37th Mayor of Janesville, Wisconsin
- In office April 1918 – April 15, 1919
- Preceded by: James A. Fathers
- Succeeded by: Thomas E. Welsh

Member of the Wisconsin State Assembly
- In office January 5, 1903 – January 2, 1905
- Preceded by: Almeron Eager
- Succeeded by: Pliny Norcross
- Constituency: Rock 2nd district
- In office January 7, 1901 – January 5, 1903
- Preceded by: William G. Wheeler
- Succeeded by: Alexander White
- Constituency: Rock 1st district

Personal details
- Born: October 16, 1846 Genesee County, New York, U.S.
- Died: April 13, 1925 (aged 78) Janesville, Wisconsin, U.S.
- Resting place: Oak Hill Cemetery, Janesville
- Party: Republican
- Spouse: Mary E. Gage ​ ​(m. 1871; died 1921)​

Military service
- Allegiance: United States
- Branch/service: United States Volunteers Union Army
- Years of service: 1864
- Rank: Private, USV
- Unit: 5th Reg. Wis. Vol. Infantry
- Battles/wars: American Civil War

= Charles L. Valentine =

American politician (1846–1925)

 Charles L. Valentine (October 16, 1846 – April 13, 1925) was an American government administrator and Republican politician.

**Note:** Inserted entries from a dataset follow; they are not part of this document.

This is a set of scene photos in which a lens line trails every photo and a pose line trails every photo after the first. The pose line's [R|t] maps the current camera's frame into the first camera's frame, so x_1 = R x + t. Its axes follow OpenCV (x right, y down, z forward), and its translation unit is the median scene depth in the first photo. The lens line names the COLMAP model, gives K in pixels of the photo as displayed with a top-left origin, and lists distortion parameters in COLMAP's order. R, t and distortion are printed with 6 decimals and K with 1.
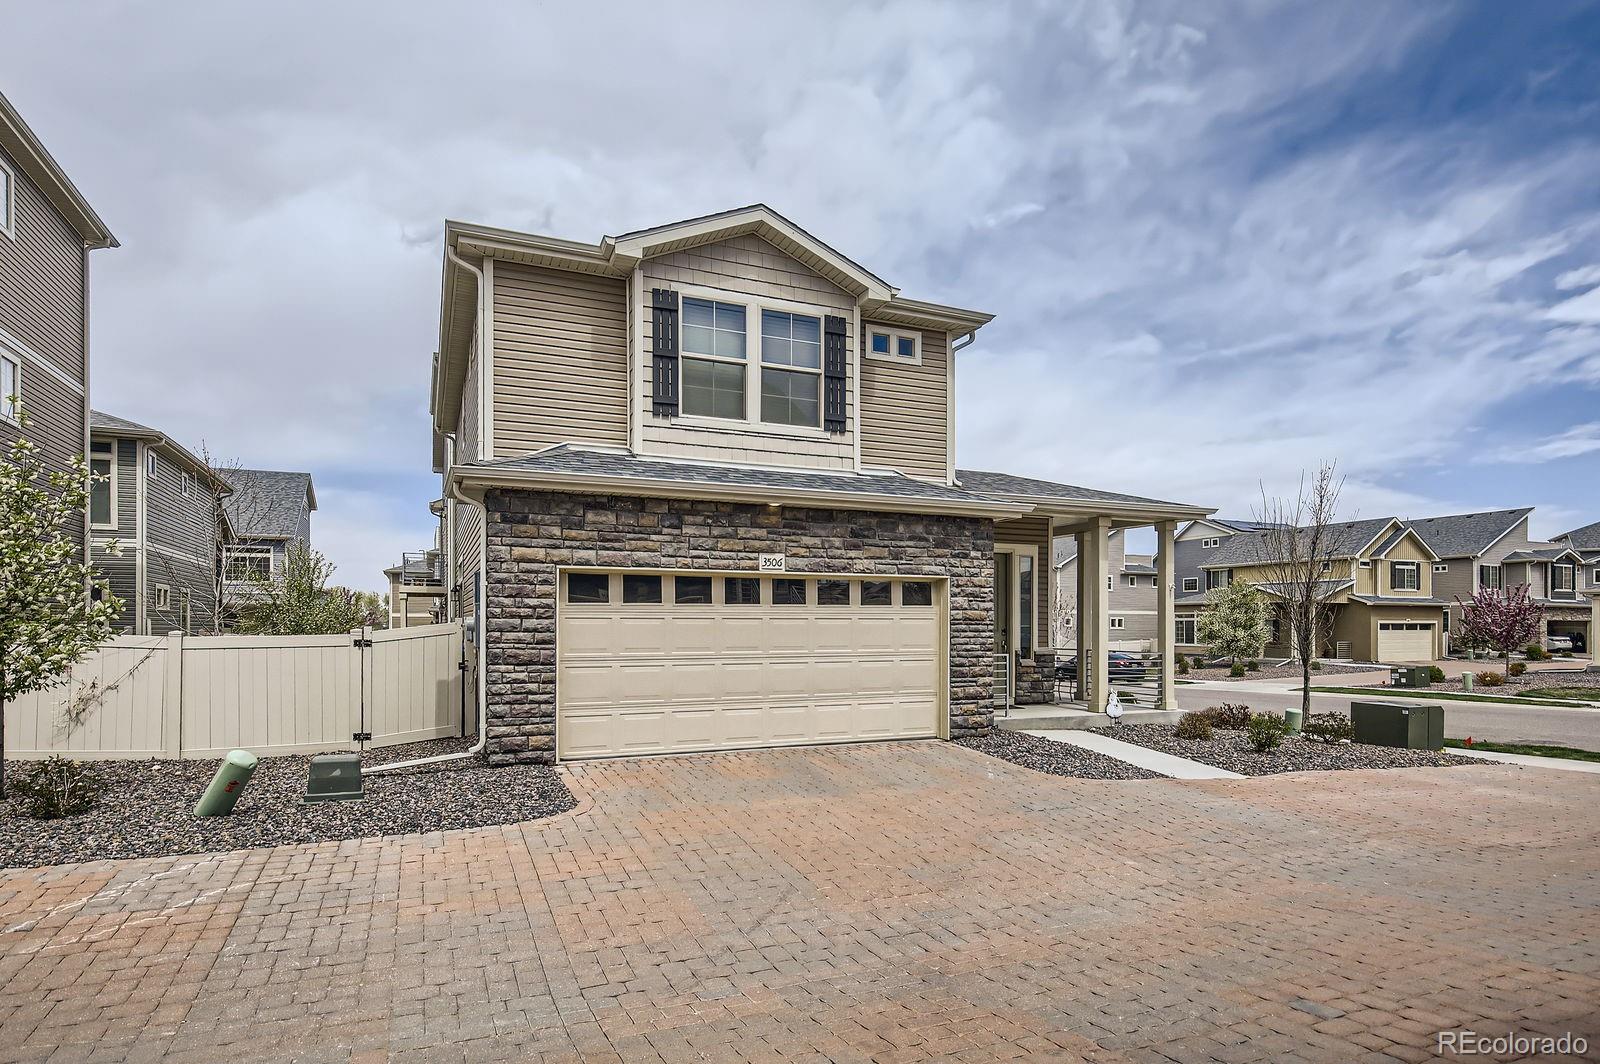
lens RADIAL K [[870.7, 0, 800.4], [0, 870.7, 631.2], [0, 0, 1]] dist [0.031181, 0.000980]
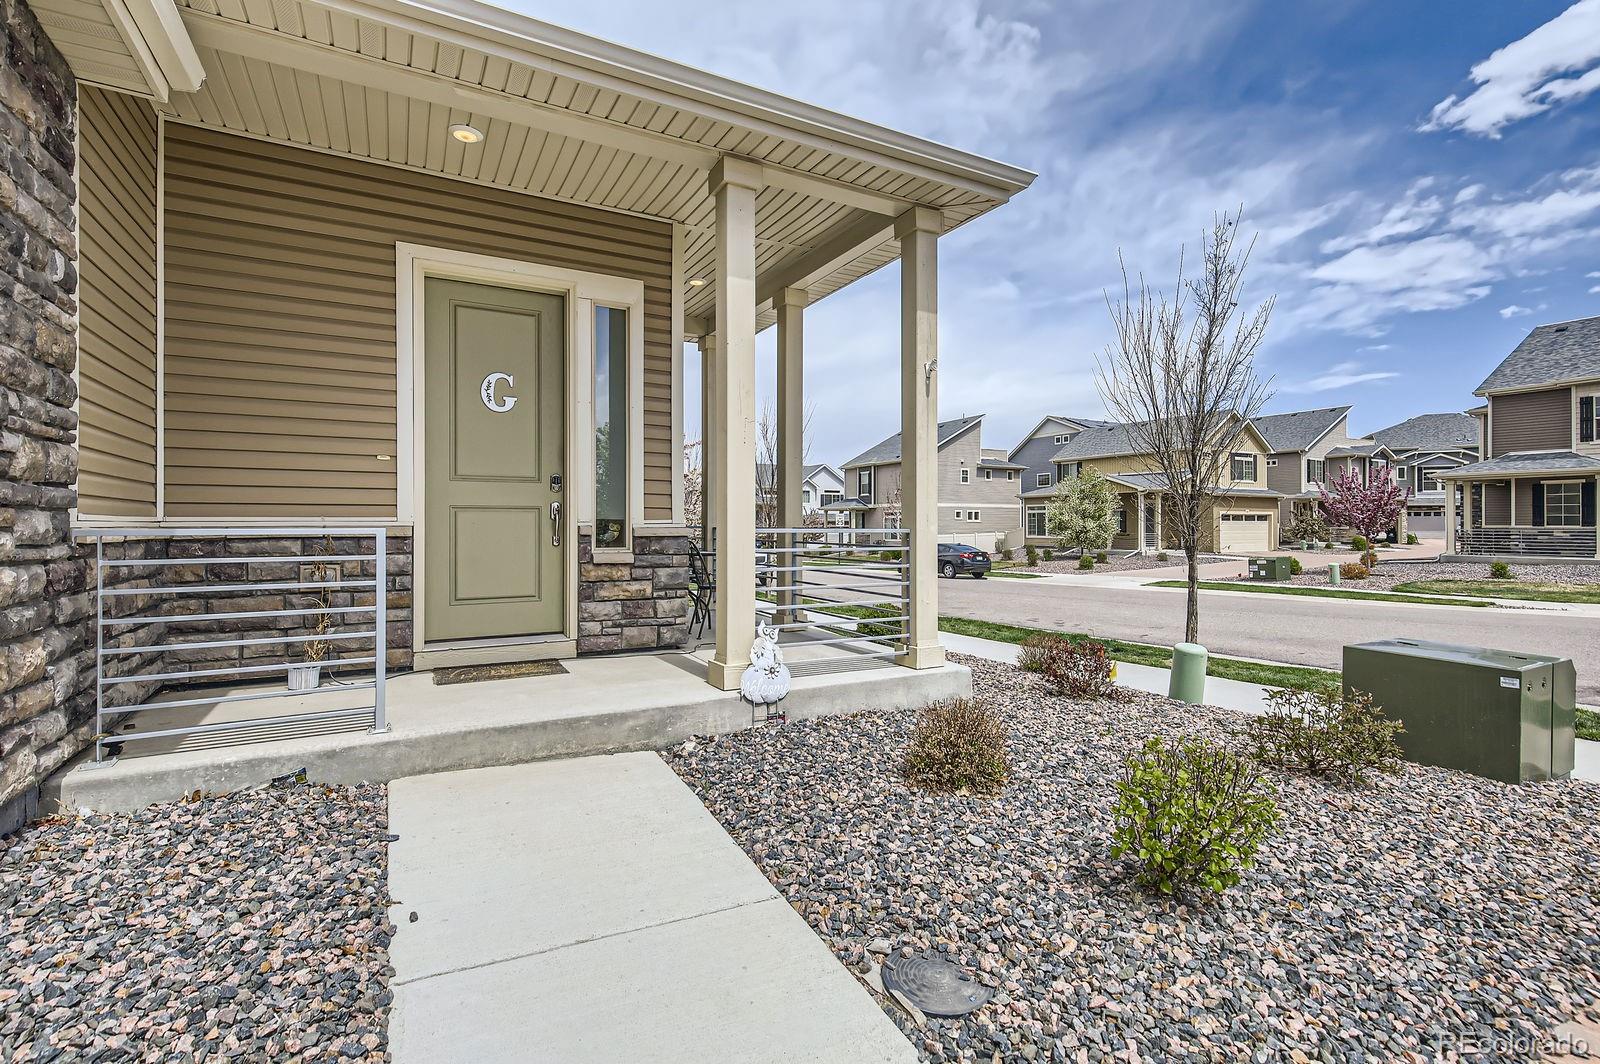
lens RADIAL K [[744.1, 0, 775.2], [0, 744.1, 500.2], [0, 0, 1]] dist [-0.000833, -0.000318]
pose [[0.997618, 0.001691, 0.068965, 0.127983], [0.000930, 0.999279, -0.037956, 0.009452], [-0.068979, 0.037929, 0.996897, 0.265475]]
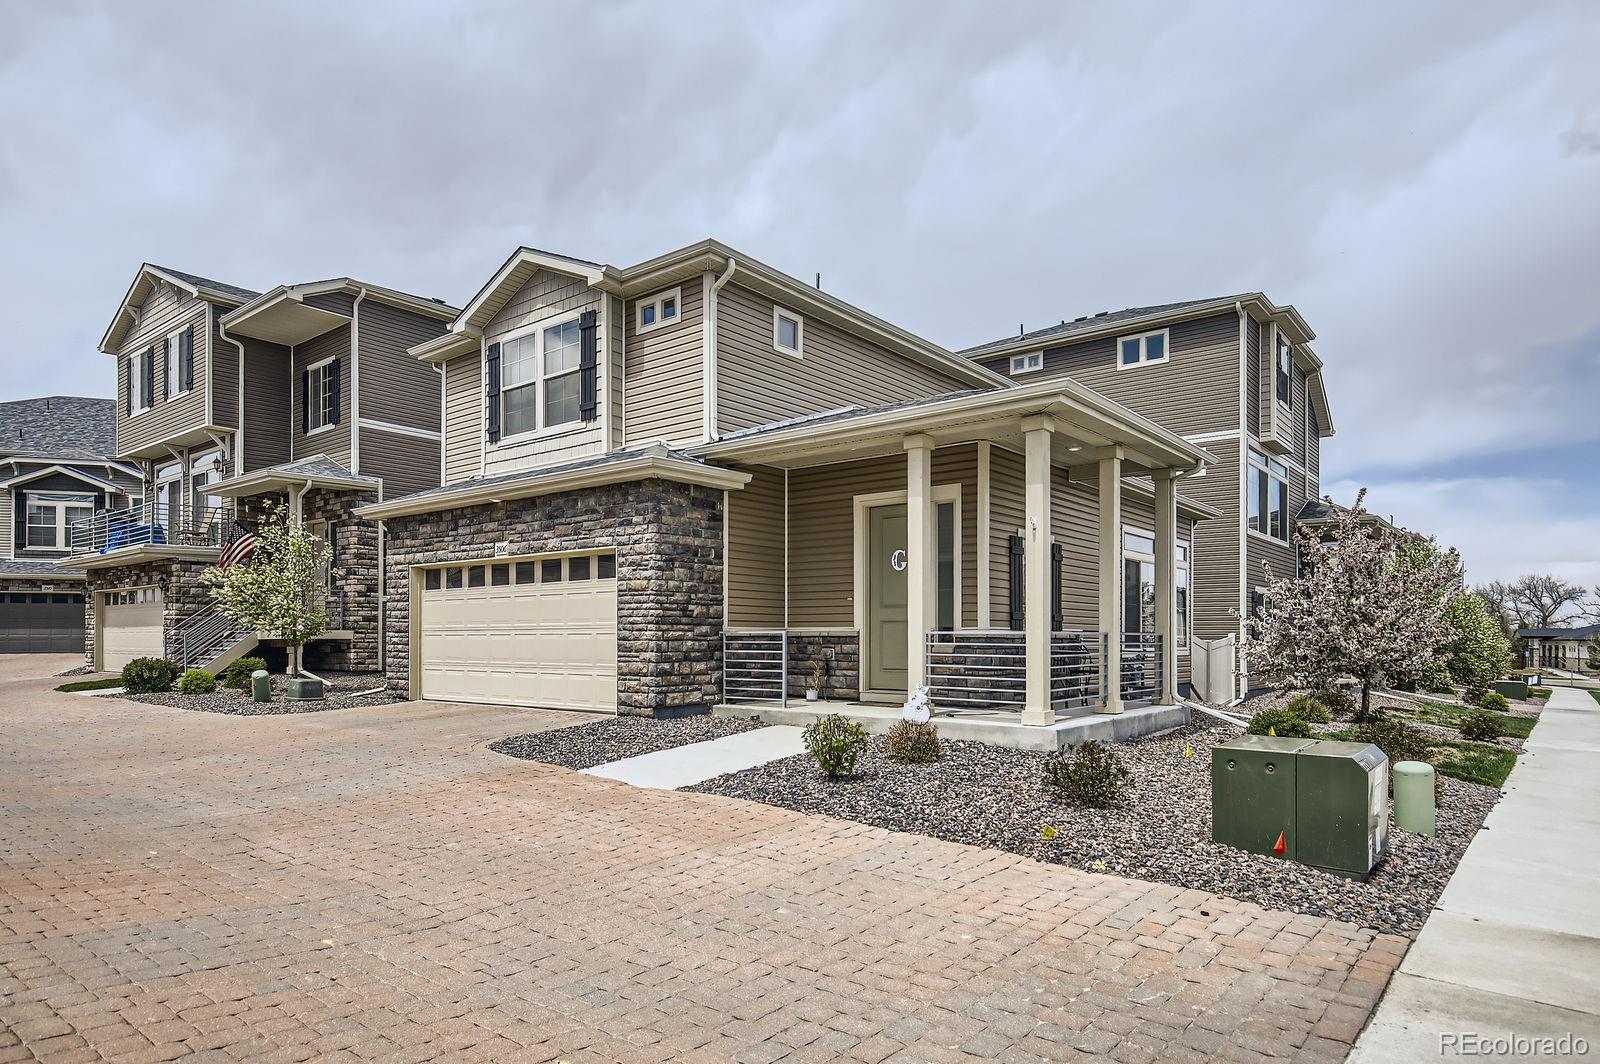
lens RADIAL K [[938.5, 0, 801.3], [0, 938.5, 638.6], [0, 0, 1]] dist [0.048739, 0.000152]
pose [[0.459207, -0.002068, -0.888327, 0.373771], [-0.004907, 0.999976, -0.004865, 0.013574], [0.888316, 0.006593, 0.459186, 0.222461]]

He was the 37th mayor of Janesville, Wisconsin, and represented Janesville in the Wisconsin State Assembly during the 1901 and 1903 sessions.

==Biography==

He was born on October 16, 1846, in Genesee County, New York. As a child, he moved to Wisconsin with his family in 1849, settling in Janesville, Wisconsin. During the American Civil War, Valentine enlisted in the Union Army and served with the 5th Wisconsin Infantry Regiment. He was severely wounded in the Battle of Spotsylvania Court House, which resulted in the loss of his right foot. Valentine was elected to the Wisconsin State Assembly in 1900 and was re-elected in 1902. Additionally, he was Clerk and Postmaster of Janesville and Register of Deeds of Rock County, Wisconsin. In 1918, Valentine served as mayor of Janesville. He was a Republican. Valentine died in Janesville, Wisconsin, after being ill for two years.